A screech owl’s shivery call. It’s too dark at first to see the shimmer of snow in the air, but as sunrise approaches one can begin to distinguish white streaks, like a head of hair just beginning to go gray.
screech owl
Light rain as the sky grows light. Two screech owls call back and forth, trill answering quaver, just as the Carolina wrens do a few minutes later.
Thick fog. A screech owl trills, seemingly in answer to the wren. Then crows join the chat. The owl’s trilling pauses, then resumes a quarter mile away.
Clear and cold. The sun pops up—the pea in our daylight-savings shell game. A screech owl begins to trill.
Heavily overcast at sunrise, signaled only by an upsurge in birdsong from dozens of white-throated sparrows, the Carolina wren, and a screech owl quavering in the pines.
Canada geese, a screech owl, some crows, and the inevitable wren sing in the sunrise, the western ridge turning red under a flat-tire moon.
An hour before sunrise, in the silence before weekend traffic begins, a barred owl’s “Who cooks for you all?” followed by a screech owl’s trill. Half an hour later, the soft notes of a migrant thrush.

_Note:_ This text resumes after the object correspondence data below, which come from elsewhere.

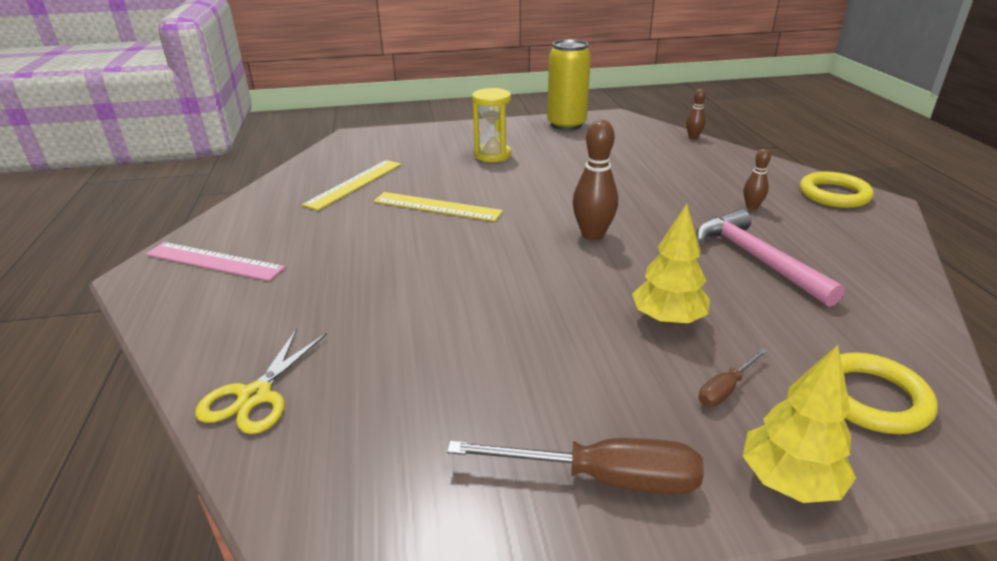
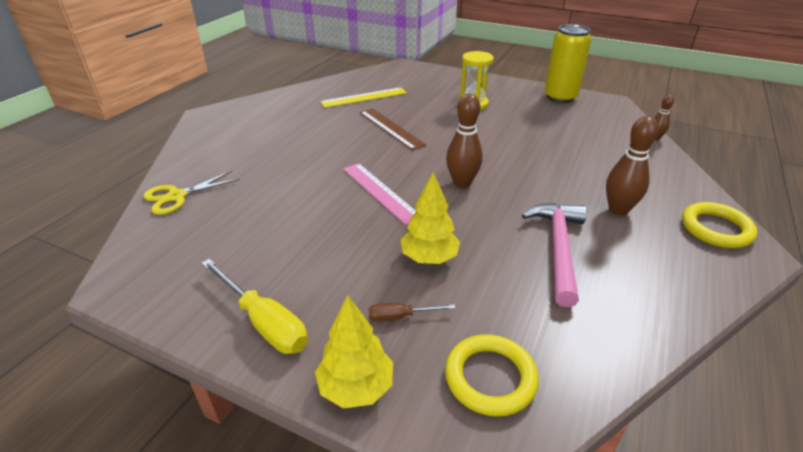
camera: 35 degrees right, 5 degrees up
(214, 261) = (242, 119): pink ruler -> pink ruler (380, 192)
(437, 206) = (391, 128): yellow ruler -> brown ruler
(603, 478) = (263, 322): brown screwdriver -> yellow screwdriver
(752, 207) = (618, 210): brown bowling pin -> brown bowling pin, size x1.80

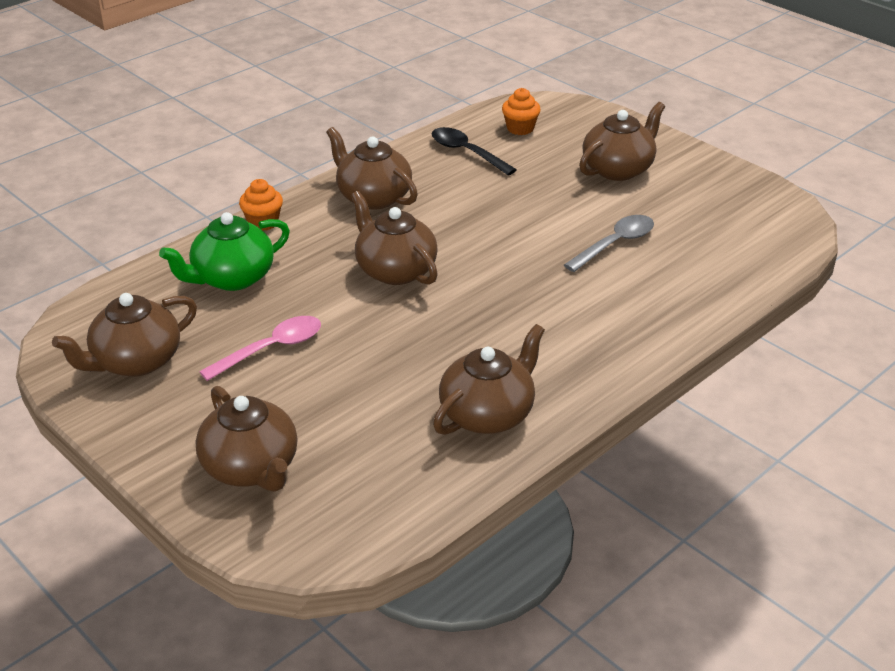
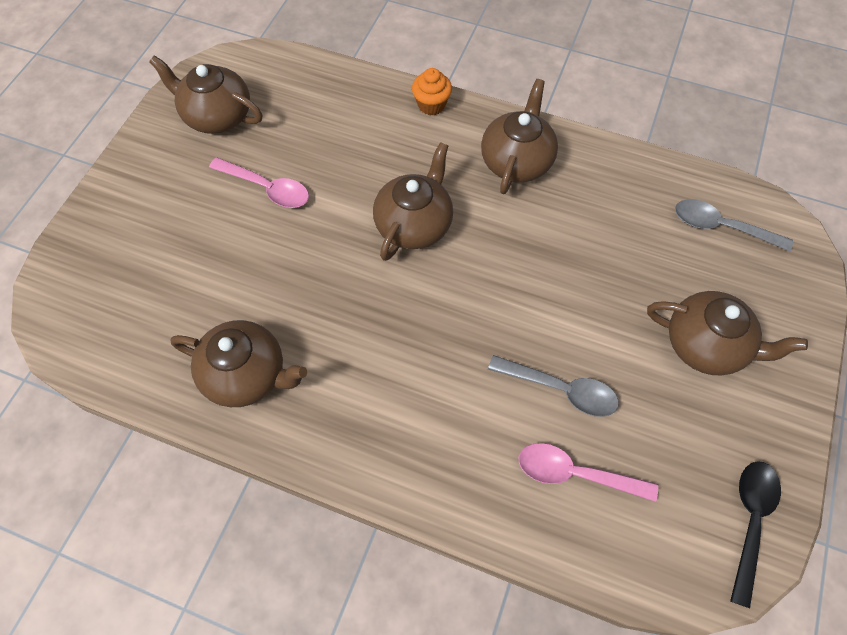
camera: 65 degrees right, 25 degrees up
(232, 278) = (345, 121): green teapot -> none
(251, 468) = (126, 240): brown teapot -> none
(466, 152) = (642, 200): black spoon -> black spoon (750, 521)
(520, 128) = (721, 227): orange cupcake -> grey spoon
(691, 260) = (575, 474): none -> pink spoon

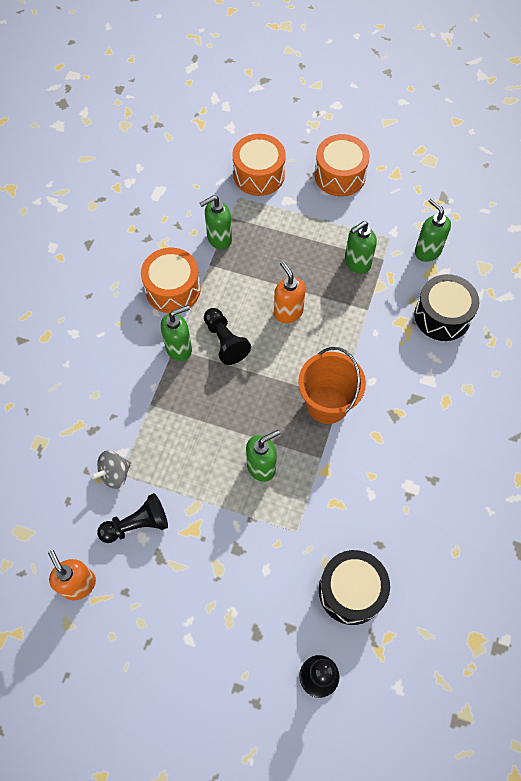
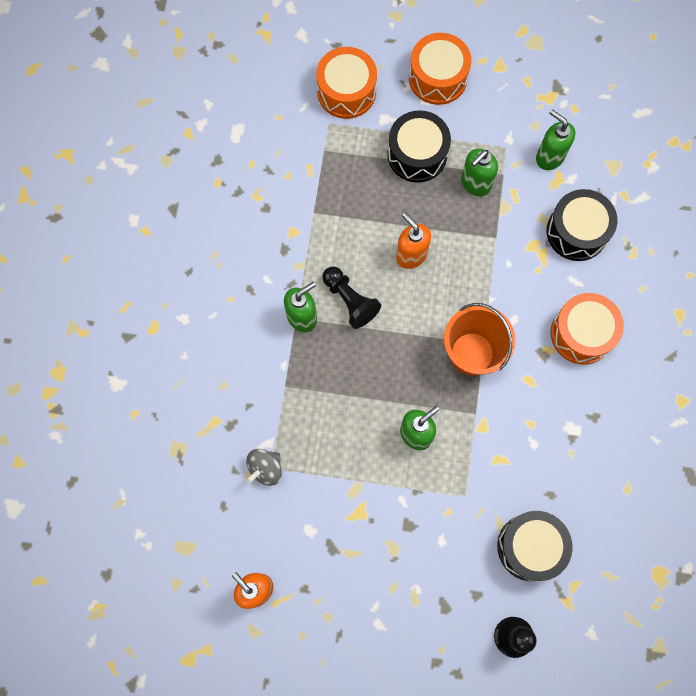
camera: 10 degrees left, 10 degrees up
(137, 524) = (301, 518): black pawn -> none
(173, 289) = (280, 248): orange drum -> orange drum (581, 333)
(219, 239) = (318, 179): green soap dispenser -> none
(310, 232) = (417, 154): none -> black drum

Clear and cold at dawn. The nearly full moon gutters among the trees. A screech owl trills with a rising intonation, which feels like some kind of omen.

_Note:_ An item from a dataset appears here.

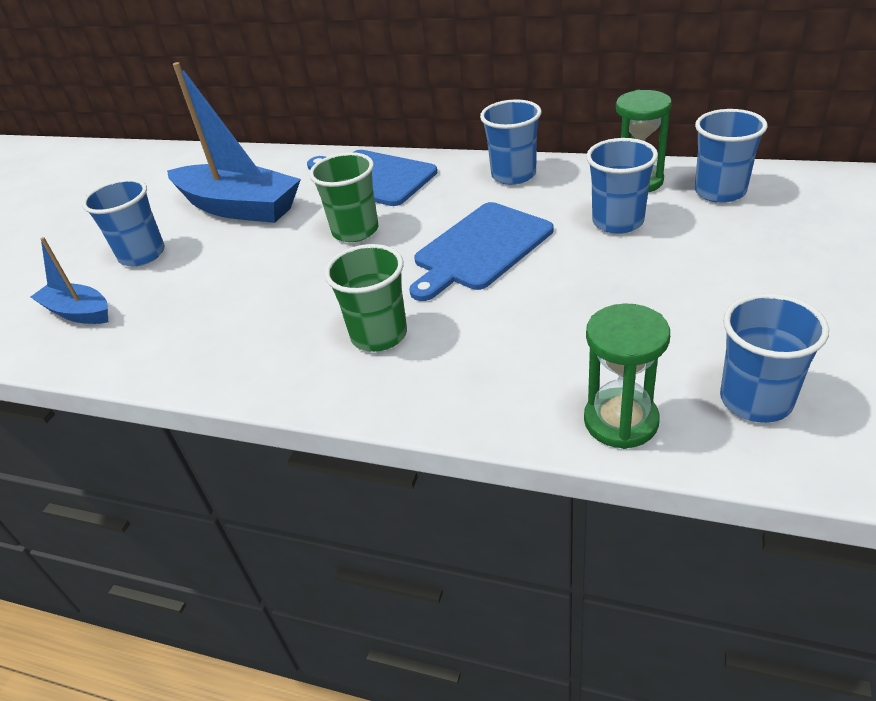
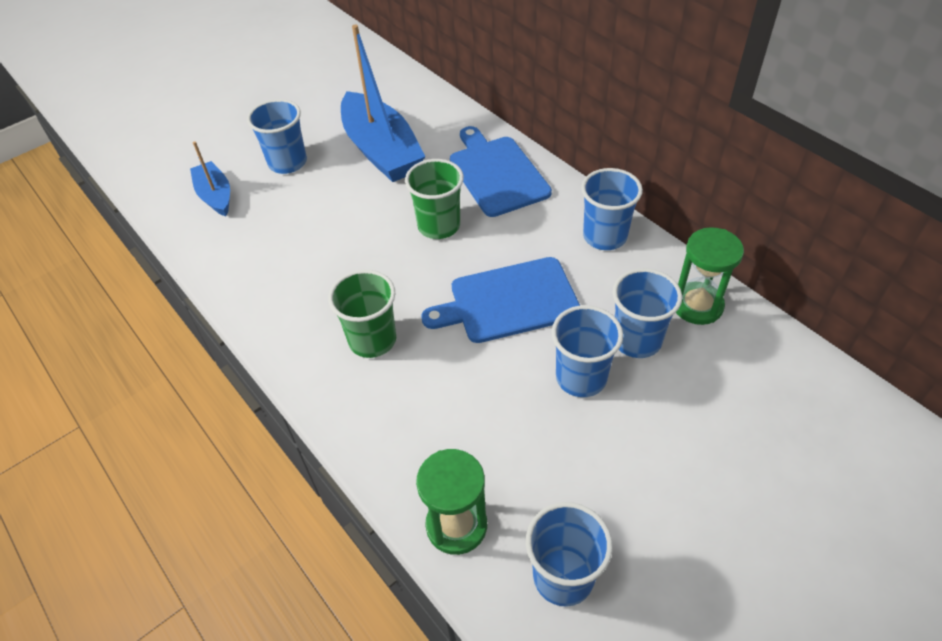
camera: 30 degrees right, 10 degrees up
(720, 192) = (754, 361): blue cup -> blue cup (581, 377)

Clear and still at sunrise, with a sheen of dew on the meadow. A screech owl trills in the distance, nearly drowned out by goldfinches.
Heavily overcast. A vole briefly surfaces in the yard, all dark fur and blur. A screech owl trills on the ridgetop where the sun should be.

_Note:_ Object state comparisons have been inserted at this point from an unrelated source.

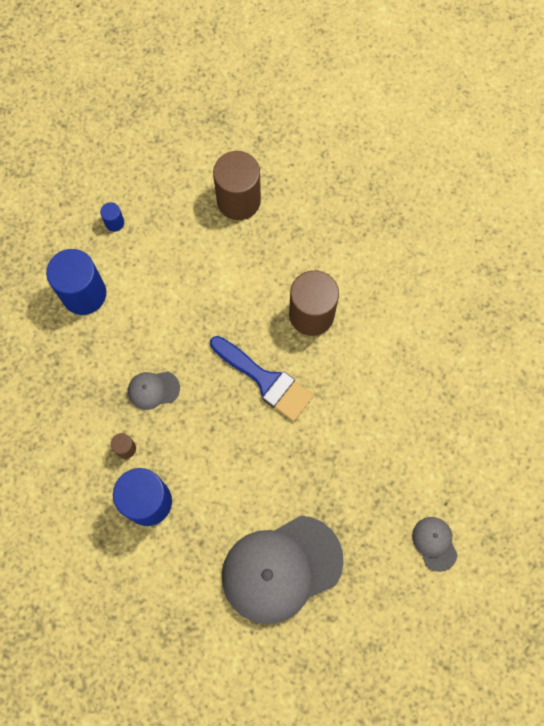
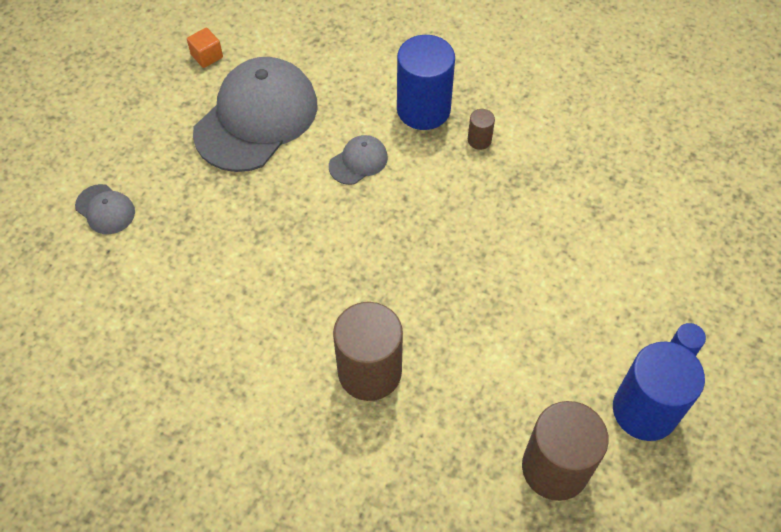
camera: 150 degrees right, 15 degrees down
(84, 294) = (644, 256): blue cylinder -> blue cylinder (644, 410)
(153, 390) = (493, 203): grey cap -> grey cap (358, 161)
(266, 380) = (378, 272): blue brush -> none
(290, 664) = (207, 56): none -> orange cube

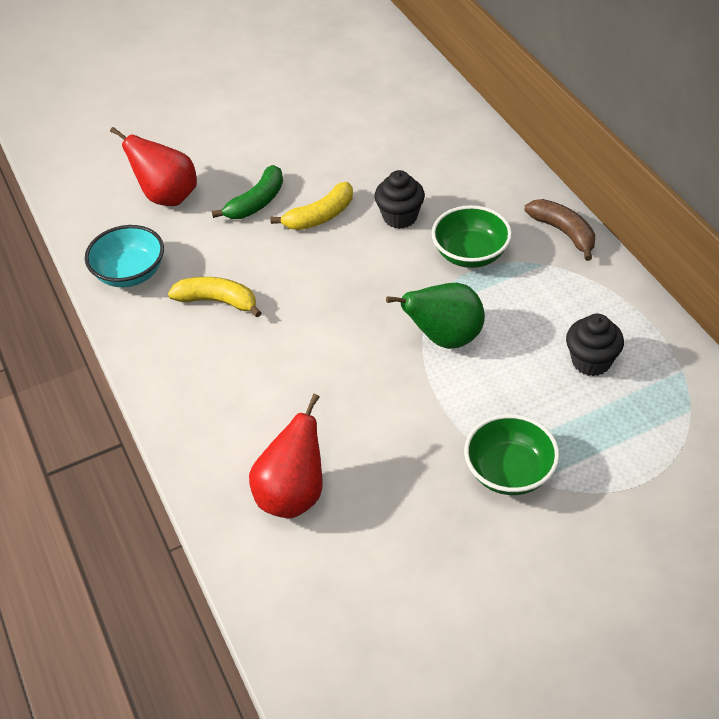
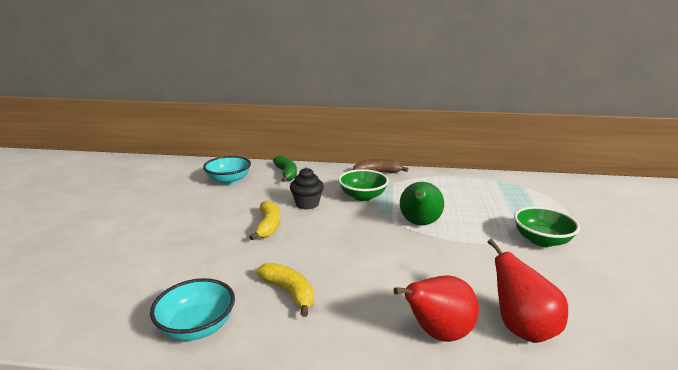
camera: 60 degrees left, 25 degrees down
(167, 196) = (148, 276): red pear -> red pear (438, 333)
(218, 301) = (289, 292): yellow banana -> yellow banana turned 90 degrees clockwise
(256, 202) = (219, 242): green banana -> green banana (286, 174)
(393, 118) = (229, 180): none -> turquoise bowl
(591, 361) = (473, 195): black cupcake -> none

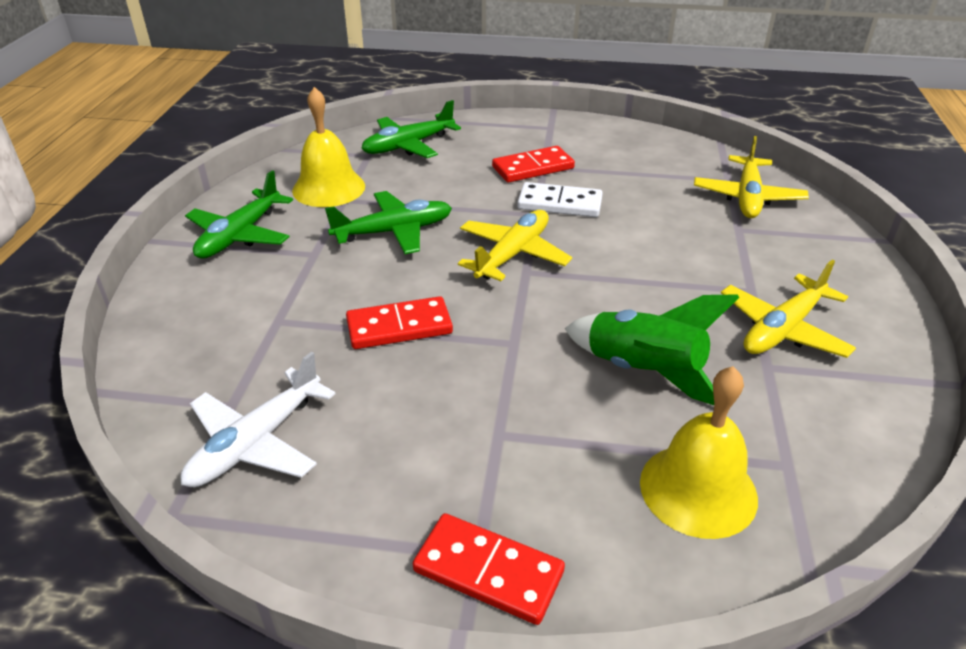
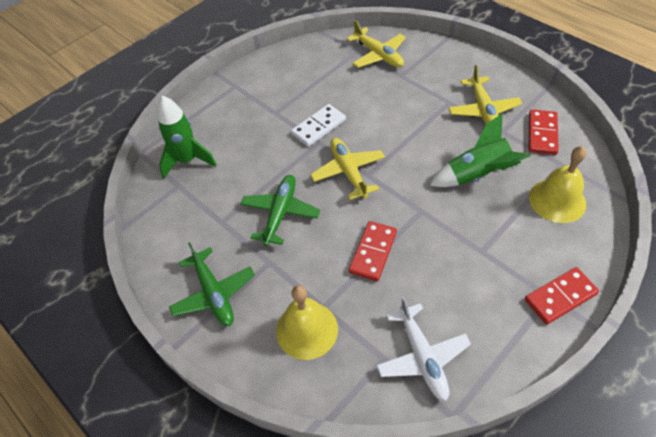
camera: 50 degrees left, 15 degrees up
(328, 188) = (200, 223): yellow bell -> yellow bell (307, 330)
(408, 146) = (188, 160): green plane -> green rocket
(533, 168) = (272, 118): red domino -> red domino (542, 134)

Snow flurries at dawn, the ground more light than dark. A screech owl trills softly up on the ridge as the phone warms my pocket, installing an update.
A slightly flat full moon in the west at dawn. A towhee calls from the dark edge of the woods. Freight trains labor up the valley. Just before full daylight, a screech owl begins to trill.
Another large oak has de-leafed, leaving more room for the overcast sky and its patchwork of light and dark. A screech owl trills one last time before full day.
A screech owl trilling just before sunrise sets the small birds off. The forsythia at the woods’ edge is once again yellow. The clouds turn red.